Ryan Braun will hear boos because of a leak that never should have happened. He faced a 50-game suspension while a panel determined whether he cheated to perform better at his job. Meanwhile, DUIs for players keep piling up. These people literally endangered lives of other people, yet they will face no suspension, no fine, and little to no ridicule in opposing cities.
Is there anyone who sees nothing wrong with that?
Ok, back to the Brewers. Thanks for letting me get that off my chest.
The point I’m making is, when your biggest injury is to someone who was unlikely to make the roster anyway (Brandon Kintzler), you’re in as good of shape as you could have hoped for. Early concerns about Corey Hart and Shawn Marcum have been alleviated, and neither one is expected to miss any regular season time. There have been no problems in the starting rotation that was already incredibly healthy last season.
Health is one variable that is nearly impossible to project, unless you have an overabundance of old players or something. It’s a huge reason the Brewers were able to win 96 games last season. Aside from the Rickie Weeks ankle injury, the team was remarkably healthy–particularly the starting rotation. It’s highly unlikely they’ll only use six starters again this season, but if they do they’re a safe bet to make the playoffs once again.

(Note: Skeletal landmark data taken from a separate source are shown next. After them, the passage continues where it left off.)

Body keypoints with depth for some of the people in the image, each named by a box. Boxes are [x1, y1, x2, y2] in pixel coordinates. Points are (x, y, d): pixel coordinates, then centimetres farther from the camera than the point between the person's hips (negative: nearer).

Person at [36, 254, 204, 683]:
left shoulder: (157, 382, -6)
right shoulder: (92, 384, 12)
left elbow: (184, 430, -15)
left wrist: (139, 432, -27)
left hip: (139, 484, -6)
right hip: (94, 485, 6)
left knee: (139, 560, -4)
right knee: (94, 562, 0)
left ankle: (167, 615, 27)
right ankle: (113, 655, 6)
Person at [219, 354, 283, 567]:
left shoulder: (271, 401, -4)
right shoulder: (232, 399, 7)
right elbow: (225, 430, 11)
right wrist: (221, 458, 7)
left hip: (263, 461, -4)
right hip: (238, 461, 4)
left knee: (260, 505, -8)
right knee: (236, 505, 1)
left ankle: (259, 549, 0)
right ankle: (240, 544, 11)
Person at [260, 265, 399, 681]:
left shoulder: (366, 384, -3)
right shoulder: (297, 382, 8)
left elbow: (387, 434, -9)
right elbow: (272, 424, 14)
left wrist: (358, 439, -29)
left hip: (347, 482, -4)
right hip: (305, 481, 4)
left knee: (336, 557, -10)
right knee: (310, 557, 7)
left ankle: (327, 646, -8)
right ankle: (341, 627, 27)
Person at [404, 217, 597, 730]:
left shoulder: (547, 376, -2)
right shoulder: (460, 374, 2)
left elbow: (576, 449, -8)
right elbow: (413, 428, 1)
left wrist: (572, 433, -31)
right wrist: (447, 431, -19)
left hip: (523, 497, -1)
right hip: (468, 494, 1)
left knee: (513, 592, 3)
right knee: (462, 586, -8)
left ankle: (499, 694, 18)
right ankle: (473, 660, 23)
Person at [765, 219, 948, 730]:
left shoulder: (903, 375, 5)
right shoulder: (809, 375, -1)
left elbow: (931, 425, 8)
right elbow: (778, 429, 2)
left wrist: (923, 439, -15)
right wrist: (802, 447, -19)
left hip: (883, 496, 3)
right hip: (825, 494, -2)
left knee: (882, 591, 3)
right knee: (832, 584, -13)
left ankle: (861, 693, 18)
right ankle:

They even have a leg up on the injury front compared to their two main competitors for the division. The Reds have lost their closer, Ryan Madsen for the season, and the Cardinals are hoping Chris Carpenter to return by May.
The injuries will come of course, but they just have to hope they aren’t serious and that they aren’t to their best players. If that happens, they’ll be in good shape. And on that front, anyway, the Brewers are off to a great start.